**To do:**
Copy out the lines word for word, beginning with the first line and ending with the line that contains "Observed time: 8:50", both included.

**Dataset:**
>>>>

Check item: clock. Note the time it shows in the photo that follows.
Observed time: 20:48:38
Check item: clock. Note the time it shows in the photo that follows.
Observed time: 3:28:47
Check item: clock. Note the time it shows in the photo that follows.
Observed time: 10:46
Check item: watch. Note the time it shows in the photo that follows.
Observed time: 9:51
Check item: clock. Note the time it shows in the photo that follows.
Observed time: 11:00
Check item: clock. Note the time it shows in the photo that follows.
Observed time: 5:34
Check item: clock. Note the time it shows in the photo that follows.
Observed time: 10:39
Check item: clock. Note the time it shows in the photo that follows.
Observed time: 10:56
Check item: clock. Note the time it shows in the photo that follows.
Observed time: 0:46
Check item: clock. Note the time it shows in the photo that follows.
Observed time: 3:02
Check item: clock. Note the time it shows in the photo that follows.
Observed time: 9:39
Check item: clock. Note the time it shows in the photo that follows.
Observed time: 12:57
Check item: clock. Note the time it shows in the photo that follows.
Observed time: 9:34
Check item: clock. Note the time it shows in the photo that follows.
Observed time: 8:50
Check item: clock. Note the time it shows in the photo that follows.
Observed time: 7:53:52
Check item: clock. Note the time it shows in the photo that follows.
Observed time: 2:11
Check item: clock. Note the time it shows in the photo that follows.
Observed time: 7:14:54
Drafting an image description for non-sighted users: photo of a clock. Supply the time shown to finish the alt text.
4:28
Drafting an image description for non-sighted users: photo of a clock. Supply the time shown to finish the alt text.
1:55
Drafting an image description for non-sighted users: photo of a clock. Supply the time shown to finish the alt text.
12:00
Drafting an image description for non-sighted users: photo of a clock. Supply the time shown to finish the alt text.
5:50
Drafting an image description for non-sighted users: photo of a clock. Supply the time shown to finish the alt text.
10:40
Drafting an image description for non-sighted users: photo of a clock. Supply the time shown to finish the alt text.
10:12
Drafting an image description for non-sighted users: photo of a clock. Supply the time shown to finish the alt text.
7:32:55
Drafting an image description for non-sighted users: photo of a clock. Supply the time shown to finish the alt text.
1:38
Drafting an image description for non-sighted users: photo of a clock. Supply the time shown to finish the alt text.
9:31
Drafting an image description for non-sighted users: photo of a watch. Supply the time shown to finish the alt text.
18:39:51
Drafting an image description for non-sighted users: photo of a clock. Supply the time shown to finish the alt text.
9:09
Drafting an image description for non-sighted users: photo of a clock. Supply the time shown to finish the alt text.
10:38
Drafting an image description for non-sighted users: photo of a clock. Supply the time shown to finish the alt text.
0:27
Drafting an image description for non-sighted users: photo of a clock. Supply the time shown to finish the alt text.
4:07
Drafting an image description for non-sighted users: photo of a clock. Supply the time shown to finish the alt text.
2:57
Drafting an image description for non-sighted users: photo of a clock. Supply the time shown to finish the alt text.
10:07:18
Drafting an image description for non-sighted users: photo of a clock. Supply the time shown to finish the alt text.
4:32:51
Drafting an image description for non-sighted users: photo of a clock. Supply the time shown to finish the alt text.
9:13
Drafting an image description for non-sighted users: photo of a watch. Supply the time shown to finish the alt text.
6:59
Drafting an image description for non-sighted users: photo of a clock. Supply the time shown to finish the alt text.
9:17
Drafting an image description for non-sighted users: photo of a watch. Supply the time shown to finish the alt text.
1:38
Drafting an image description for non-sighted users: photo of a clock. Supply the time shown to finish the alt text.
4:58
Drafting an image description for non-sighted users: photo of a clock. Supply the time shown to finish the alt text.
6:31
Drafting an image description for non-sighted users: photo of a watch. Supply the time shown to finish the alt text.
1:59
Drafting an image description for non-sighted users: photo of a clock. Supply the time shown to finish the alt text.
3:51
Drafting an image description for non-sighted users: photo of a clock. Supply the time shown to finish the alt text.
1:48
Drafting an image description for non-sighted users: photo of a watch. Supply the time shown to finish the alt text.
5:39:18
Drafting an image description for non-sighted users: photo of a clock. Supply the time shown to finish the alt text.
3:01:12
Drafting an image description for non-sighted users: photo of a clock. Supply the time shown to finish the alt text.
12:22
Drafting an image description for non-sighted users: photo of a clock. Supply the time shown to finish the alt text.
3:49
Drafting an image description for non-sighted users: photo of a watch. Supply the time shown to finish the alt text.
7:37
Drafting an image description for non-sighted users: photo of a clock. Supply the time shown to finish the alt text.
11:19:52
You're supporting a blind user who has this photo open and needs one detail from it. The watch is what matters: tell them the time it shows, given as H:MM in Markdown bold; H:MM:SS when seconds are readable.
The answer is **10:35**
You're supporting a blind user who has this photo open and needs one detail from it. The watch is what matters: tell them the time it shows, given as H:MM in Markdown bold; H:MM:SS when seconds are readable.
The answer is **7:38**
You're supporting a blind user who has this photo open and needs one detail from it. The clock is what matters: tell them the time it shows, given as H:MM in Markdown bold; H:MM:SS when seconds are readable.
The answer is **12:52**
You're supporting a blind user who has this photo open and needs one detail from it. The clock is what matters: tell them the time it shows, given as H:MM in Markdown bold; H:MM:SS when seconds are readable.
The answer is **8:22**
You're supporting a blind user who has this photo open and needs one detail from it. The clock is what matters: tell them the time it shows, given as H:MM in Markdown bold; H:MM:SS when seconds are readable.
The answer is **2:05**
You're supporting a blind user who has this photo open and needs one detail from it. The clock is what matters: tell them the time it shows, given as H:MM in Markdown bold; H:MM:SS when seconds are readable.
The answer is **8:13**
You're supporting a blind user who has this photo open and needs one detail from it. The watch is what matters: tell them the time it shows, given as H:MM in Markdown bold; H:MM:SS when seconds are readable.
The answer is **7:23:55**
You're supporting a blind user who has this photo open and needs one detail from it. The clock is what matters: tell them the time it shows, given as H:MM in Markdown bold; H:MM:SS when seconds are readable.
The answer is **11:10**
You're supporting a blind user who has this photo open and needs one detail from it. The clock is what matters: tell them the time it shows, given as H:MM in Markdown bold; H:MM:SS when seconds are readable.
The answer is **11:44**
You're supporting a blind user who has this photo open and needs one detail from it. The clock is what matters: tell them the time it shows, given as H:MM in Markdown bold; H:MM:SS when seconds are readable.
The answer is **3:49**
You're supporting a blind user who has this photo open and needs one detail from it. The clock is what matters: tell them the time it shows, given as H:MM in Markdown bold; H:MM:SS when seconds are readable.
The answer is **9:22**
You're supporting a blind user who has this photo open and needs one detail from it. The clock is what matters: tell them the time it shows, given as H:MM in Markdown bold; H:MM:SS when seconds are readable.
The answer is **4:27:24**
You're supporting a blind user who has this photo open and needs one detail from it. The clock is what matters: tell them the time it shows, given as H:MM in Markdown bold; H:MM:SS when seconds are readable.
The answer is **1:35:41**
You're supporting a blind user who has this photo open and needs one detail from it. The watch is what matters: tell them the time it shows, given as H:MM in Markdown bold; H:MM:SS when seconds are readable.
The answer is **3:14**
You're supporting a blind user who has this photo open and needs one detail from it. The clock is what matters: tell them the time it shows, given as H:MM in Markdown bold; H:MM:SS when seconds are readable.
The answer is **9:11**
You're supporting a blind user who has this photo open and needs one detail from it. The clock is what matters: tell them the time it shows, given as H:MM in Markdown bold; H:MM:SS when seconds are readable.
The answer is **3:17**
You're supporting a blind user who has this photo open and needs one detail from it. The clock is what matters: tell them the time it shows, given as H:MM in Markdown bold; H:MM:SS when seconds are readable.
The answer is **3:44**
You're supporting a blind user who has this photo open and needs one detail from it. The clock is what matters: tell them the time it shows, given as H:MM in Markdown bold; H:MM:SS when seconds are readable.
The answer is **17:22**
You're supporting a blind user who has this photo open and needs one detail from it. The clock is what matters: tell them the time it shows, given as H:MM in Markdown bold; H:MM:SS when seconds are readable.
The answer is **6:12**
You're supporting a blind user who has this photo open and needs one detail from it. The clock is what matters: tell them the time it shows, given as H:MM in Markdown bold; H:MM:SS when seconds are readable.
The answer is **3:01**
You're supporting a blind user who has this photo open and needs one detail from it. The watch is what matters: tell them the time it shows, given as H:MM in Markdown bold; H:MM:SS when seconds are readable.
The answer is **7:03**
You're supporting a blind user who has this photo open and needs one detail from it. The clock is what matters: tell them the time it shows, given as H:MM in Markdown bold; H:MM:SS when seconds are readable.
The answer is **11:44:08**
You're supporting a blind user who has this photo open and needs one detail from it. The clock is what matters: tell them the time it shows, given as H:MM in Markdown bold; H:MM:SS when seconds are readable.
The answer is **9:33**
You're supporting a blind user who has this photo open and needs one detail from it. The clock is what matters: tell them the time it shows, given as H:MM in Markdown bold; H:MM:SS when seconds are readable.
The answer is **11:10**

<<<<

**Written reply:**
Check item: clock. Note the time it shows in the photo that follows.
Observed time: 20:48:38
Check item: clock. Note the time it shows in the photo that follows.
Observed time: 3:28:47
Check item: clock. Note the time it shows in the photo that follows.
Observed time: 10:46
Check item: watch. Note the time it shows in the photo that follows.
Observed time: 9:51
Check item: clock. Note the time it shows in the photo that follows.
Observed time: 11:00
Check item: clock. Note the time it shows in the photo that follows.
Observed time: 5:34
Check item: clock. Note the time it shows in the photo that follows.
Observed time: 10:39
Check item: clock. Note the time it shows in the photo that follows.
Observed time: 10:56
Check item: clock. Note the time it shows in the photo that follows.
Observed time: 0:46
Check item: clock. Note the time it shows in the photo that follows.
Observed time: 3:02
Check item: clock. Note the time it shows in the photo that follows.
Observed time: 9:39
Check item: clock. Note the time it shows in the photo that follows.
Observed time: 12:57
Check item: clock. Note the time it shows in the photo that follows.
Observed time: 9:34
Check item: clock. Note the time it shows in the photo that follows.
Observed time: 8:50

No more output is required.